# [WHAT YOU SHOULD DO]
Once the line with "The second view lost the teapot at <678,380>." is found in the entries below, repeat it and each following line exactly, up to and including the line with "The second view gained the bottle". Add no other lines.

# [DATA]
******************************
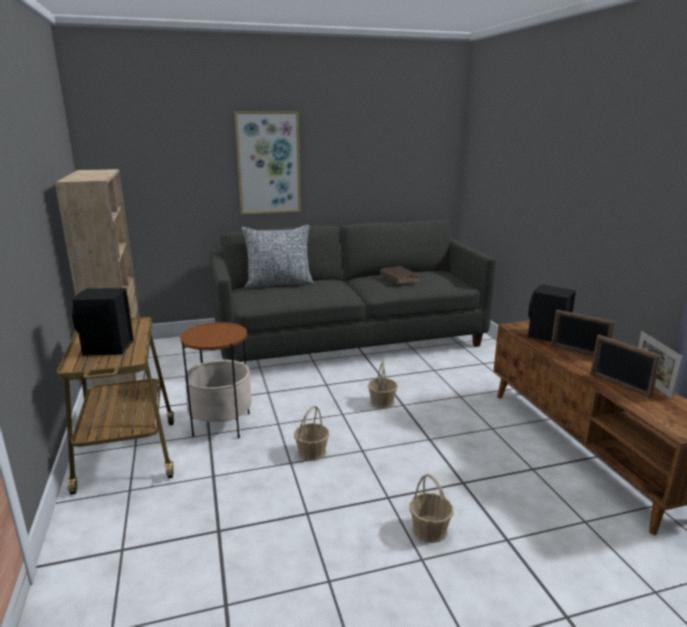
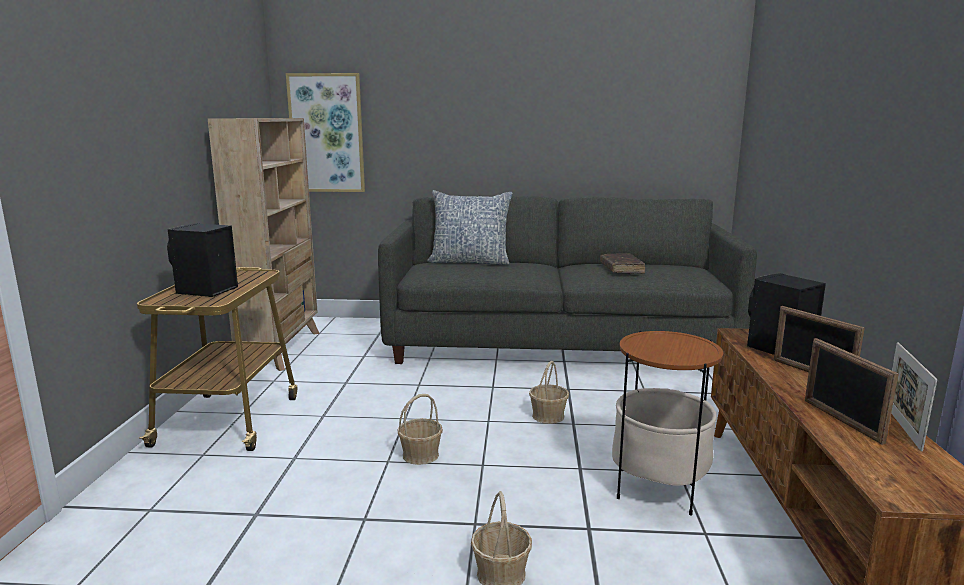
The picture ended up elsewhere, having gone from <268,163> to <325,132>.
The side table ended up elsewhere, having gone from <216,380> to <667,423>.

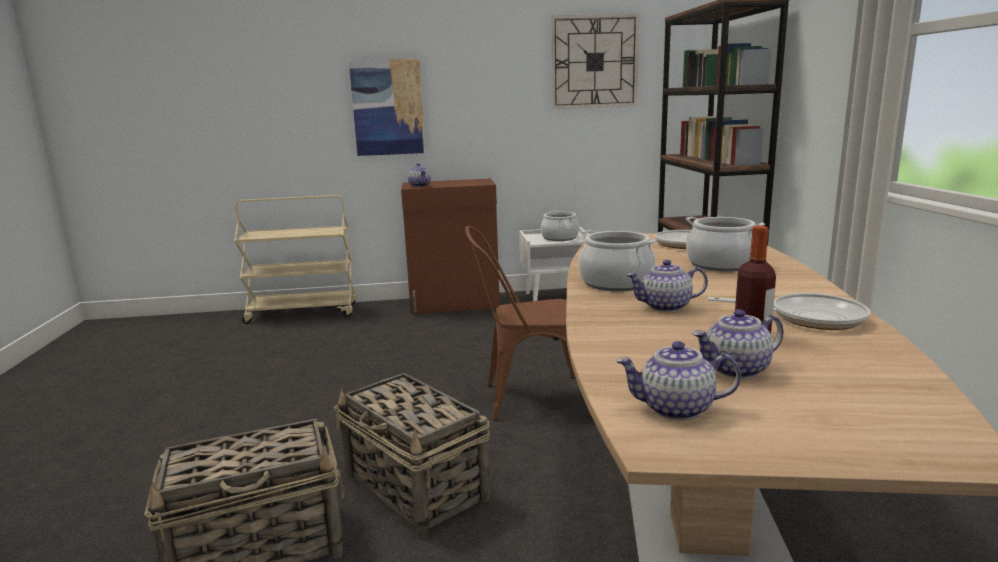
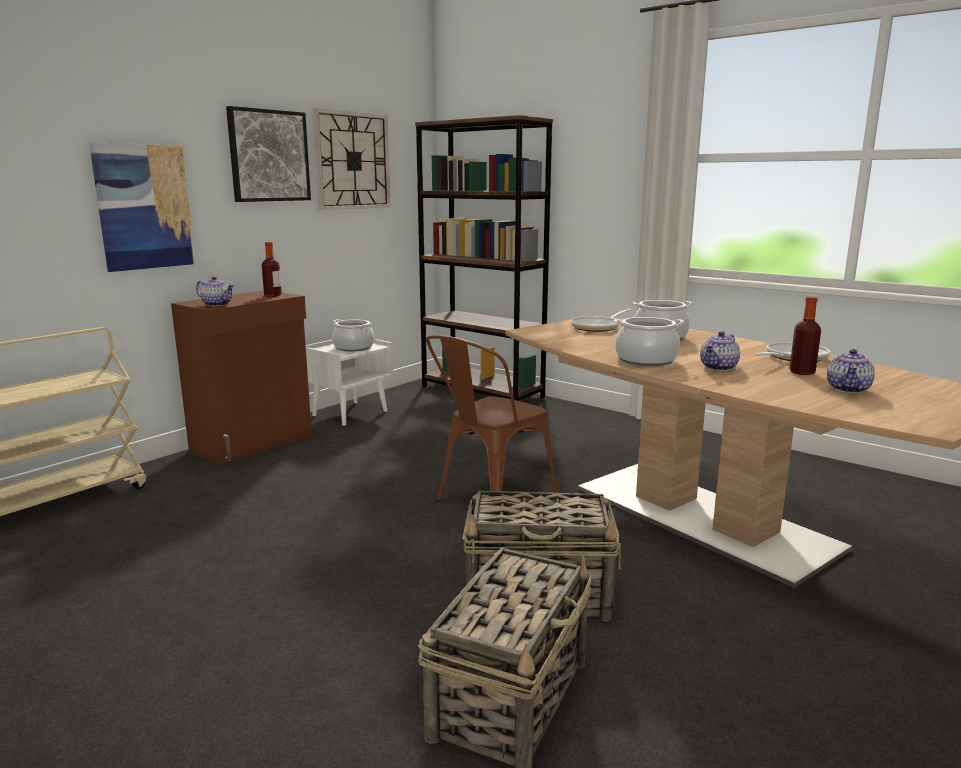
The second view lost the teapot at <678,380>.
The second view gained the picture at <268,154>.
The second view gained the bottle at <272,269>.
******************************
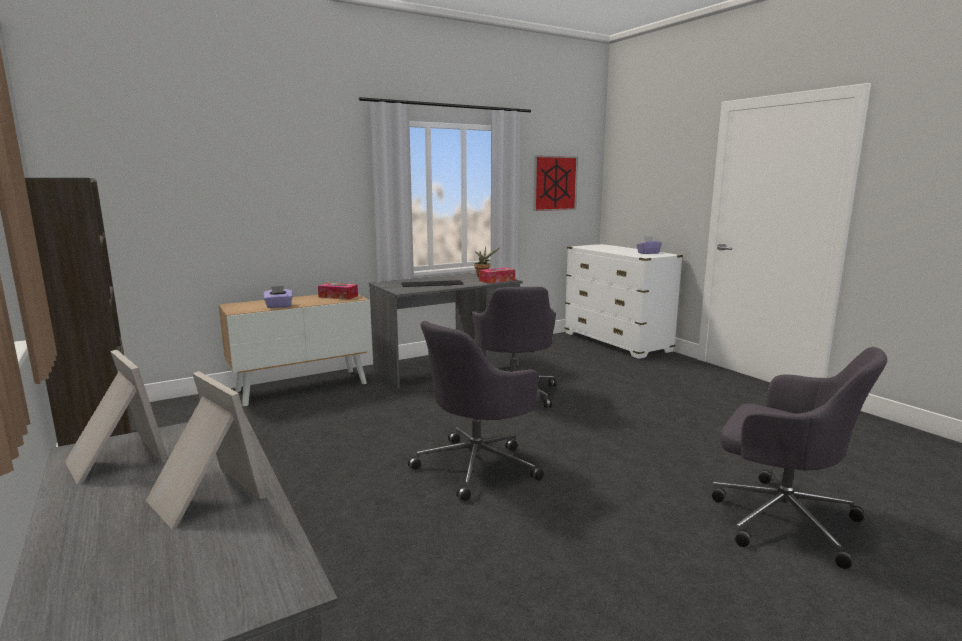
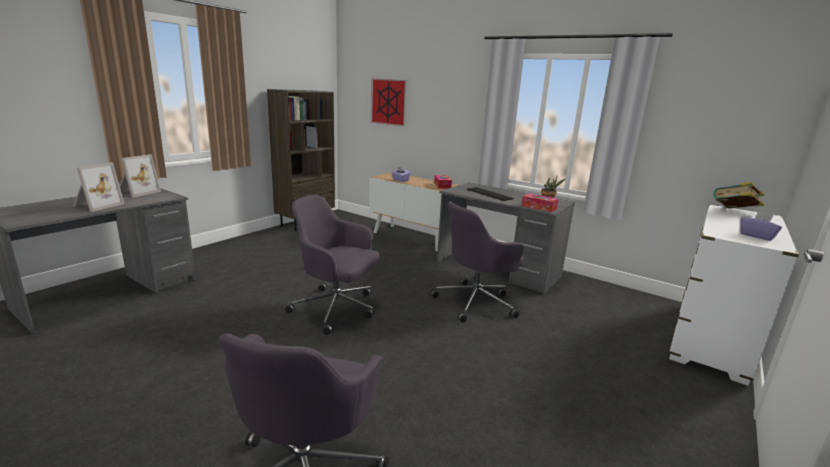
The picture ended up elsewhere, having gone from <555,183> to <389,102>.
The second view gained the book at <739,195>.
******************************
# [SOLVED PROBLEM]
The second view lost the teapot at <678,380>.
The second view gained the picture at <268,154>.
The second view gained the bottle at <272,269>.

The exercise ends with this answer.